Olası iş birliğinin belirleyici unsurları ise barış sürecinin koşullarının ne olacağı, hangi ülkeler arasında işler mekanizma ve yapıların oluşturulabileceği, güven tesisi ve diyalog araçlarının neler olacağıdır. Türkiye’nin bölgedeki oyun kurucu rolü ve yeniden tasarladığı politikasında en büyük destekçisi Azerbaycan’dır. Azerbaycan, Gürcistan ve Türkiye’nin stratejik ortaklığı bölgesel iş birliği projeleri açısından son derece önemlidir. Ermenistan’la olası normalleşme süreci içinde olan Türkiye’nin temkinli ve tedbirli bir konumu benimseyerek çok aşamalı bir normalleşme sürecine taraftar olduğunu da söylemek yanlış olmayacaktır. Bölgedeki kalıcı barış ve istikrarın tesisin yanı sıra özellikle ekonomik iş birliği ve ulaşım projelerine dahil olmak Ermenistan için de son derece önemlidir. Ancak ekonomik kalkınma ihtimali ulusal çıkarların ve önceliklerin önüne geçemeyebilir. Ermenistan devleti ve toplumunun hem Azerbaycan’la hem de Türkiye’yle ilişkilerinin normalleşmesine hazır ve istekli olması için ulusal bir oydaşmanın sağlanması gereği görülmektedir.

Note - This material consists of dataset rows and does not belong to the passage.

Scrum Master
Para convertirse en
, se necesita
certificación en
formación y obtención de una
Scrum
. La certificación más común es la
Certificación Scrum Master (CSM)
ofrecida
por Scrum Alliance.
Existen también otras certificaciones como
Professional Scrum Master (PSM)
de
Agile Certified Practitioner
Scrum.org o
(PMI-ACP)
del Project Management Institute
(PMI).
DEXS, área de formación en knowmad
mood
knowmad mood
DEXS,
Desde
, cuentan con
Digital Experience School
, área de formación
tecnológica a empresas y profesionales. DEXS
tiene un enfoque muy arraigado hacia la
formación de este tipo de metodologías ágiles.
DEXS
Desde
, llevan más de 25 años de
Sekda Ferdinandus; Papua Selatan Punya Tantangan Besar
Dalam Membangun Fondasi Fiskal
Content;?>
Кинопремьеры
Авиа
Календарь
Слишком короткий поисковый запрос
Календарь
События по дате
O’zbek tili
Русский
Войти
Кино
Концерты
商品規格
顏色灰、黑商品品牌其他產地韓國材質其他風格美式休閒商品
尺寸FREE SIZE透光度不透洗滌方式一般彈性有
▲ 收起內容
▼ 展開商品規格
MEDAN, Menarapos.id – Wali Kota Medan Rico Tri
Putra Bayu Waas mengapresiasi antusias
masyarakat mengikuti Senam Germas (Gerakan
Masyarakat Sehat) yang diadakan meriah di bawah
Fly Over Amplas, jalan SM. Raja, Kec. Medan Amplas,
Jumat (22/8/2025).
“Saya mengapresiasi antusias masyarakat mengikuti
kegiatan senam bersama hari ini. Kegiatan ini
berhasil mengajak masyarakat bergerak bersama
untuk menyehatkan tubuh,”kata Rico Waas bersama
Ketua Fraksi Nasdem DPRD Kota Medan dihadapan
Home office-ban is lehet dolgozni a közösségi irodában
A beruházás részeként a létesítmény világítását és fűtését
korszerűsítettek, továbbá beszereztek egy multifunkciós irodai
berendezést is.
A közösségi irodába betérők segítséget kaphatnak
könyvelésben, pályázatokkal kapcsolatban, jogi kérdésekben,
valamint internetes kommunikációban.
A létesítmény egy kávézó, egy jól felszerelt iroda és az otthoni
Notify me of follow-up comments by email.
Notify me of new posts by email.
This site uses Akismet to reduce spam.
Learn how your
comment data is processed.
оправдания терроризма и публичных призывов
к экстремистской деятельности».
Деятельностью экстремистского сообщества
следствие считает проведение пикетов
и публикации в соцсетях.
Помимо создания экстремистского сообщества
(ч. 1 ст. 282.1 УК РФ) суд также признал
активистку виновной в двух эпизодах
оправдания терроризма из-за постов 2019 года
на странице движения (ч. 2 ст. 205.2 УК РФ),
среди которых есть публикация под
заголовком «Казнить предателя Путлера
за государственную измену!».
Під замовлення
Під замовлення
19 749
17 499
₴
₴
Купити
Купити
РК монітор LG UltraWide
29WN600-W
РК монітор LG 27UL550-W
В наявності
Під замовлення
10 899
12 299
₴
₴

Her ne kadar gerek Türkiye gerekse de Rusya bölgedeki mevcut konumlarından memnun ve tatminkâr gözükseler de özellikle Rusya-Ukrayna savaşı da göz önüne alındığında ve Rusya’nın bölgedeki süregelen etkisinin arttığı değerlendirildiğinde, Türkiye’nin gelecekte Avrupa Birliği ülkelerinin de desteği ile mevcut konumunu güçlendirmeyi tercih etmesi ihtimal dahilindedir.
_______________________________________________________________________________________________
Dr. Ayça Ergun Orta Doğu Teknik Üniversitesi Sosyoloji Bölümünde öğretim üyesidir. ODTÜ Karadeniz ve Orta Asya Ülkeleri Araştırma Merkezi (KORA) başkan yardımcısıdır. Sovyet sonrası dönemde Kafkasya’da siyasal ve toplumsal değişim, devlet-toplum ilişkileri, ulus-devlet kuruculuğu, sivil toplum, demokratikleşme, uluslararasılaşma ve Azerbaycan-Türkiye ilişkileri konularında çalışmaktadır.
Bu yazıya atıf için: Ayça Ergun, “Türkiye ve Güney Kafkasya: 2022’den Kalanlar, 2023’ten Beklenenler”, Panorama, Çevrimiçi Yayın, 30 Ocak 2023, https://www.uikpanorama.com/blog/2023/01/30/ae/
Telif@UIKPanorama. Bu yazının tüm çevrimiçi ve basılı telif hakları Panorama dergisine aittir. Yazıda yer verilen görüşler yazarına/yazarlarına aittir. UİK Derneğini, Panorama Yayın Kurulunu, dergi editörlerini ve diğer yazarları bağlamaz.